Another is that the Astros—who, suddenly, seem to be doing everything right—appear to have pulled off a real coup by selecting Correa first overall back in 2012. At the time, the pick was a shock, as most experts ranked him slightly behind prospects including Buxton, University of Florida catcher Mike Zunino and pitchers Mark Appel (Stanford) and Kevin Gausman (LSU). By taking Correa, though, the Astros brought aboard not only the player who now seems to be a genuine future superstar, but also one whose below-slot contractual demands (he received a bonus of $4.8 million to Bryant’s $6.7 million the following summer) allowed them enough room in their draft pool to also sign a pair of high-priced high schoolers in sandwich pick Lance McCullers and fourth rounder Rio Ruiz. McCullers, who reached the majors last month, is currently 1–0 with a 2.40 ERA and 18 strikeouts in 15 innings. Ruiz, a third baseman in Double A, was a key component of the trade that brought slugger Evan Gattis to Houston in January.

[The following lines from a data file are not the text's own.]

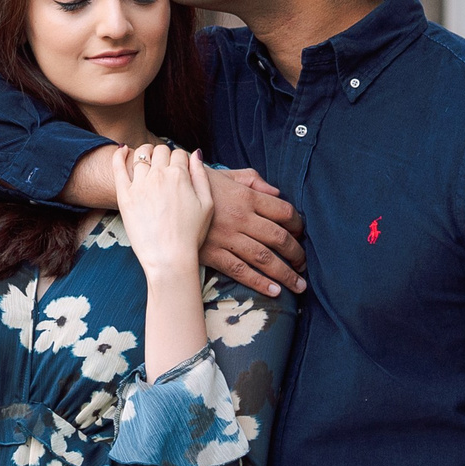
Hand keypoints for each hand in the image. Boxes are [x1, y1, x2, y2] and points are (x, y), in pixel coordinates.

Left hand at [113, 145, 213, 279]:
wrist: (169, 257)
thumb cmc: (191, 234)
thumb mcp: (207, 203)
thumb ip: (201, 175)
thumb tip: (195, 153)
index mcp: (180, 175)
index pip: (179, 154)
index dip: (181, 160)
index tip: (180, 169)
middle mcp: (159, 175)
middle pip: (160, 151)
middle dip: (164, 155)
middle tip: (164, 166)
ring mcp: (139, 184)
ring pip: (141, 155)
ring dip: (146, 153)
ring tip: (147, 160)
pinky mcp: (124, 195)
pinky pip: (118, 167)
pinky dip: (119, 155)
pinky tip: (122, 149)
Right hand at [204, 168, 307, 296]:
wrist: (160, 198)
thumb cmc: (193, 184)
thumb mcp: (223, 174)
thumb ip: (252, 179)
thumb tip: (276, 192)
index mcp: (246, 196)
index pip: (284, 211)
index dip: (298, 225)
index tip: (301, 234)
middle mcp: (241, 218)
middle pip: (279, 238)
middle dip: (297, 254)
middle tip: (304, 265)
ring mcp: (227, 238)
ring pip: (264, 258)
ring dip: (286, 274)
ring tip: (298, 284)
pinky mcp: (213, 254)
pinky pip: (241, 271)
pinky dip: (260, 283)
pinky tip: (274, 291)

Of course, as several executives couldn’t help but note in their responses to my poll question, Houston could have done even better. “I’m just glad they don’t have both,” said one, which was a real possibility. After taking Correa first overall in '12, the Astros again owned the top pick in '13, with Bryant on the board. They selected Appel, who had re-entered the draft after declining to sign with the Pirates the year before. Appel was a far more conventional choice than Correa had been—had the Cubs picked first, they might easily have taken him—but one who has yet to find his footing as a professional. In nine starts with Double A Corpus Christi this year, the 6’5” Appel has an ERA of 5.85.
Even so, while Appel might yet become a big-league ace, the Astros did exceedingly well to land and develop Correa—a player who, according to their front office rivals, now looks like precisely as much of a unicorn as Bryant. The debate about which of them is superior might not be settled for 15 years or more, if ever. It has only just begun.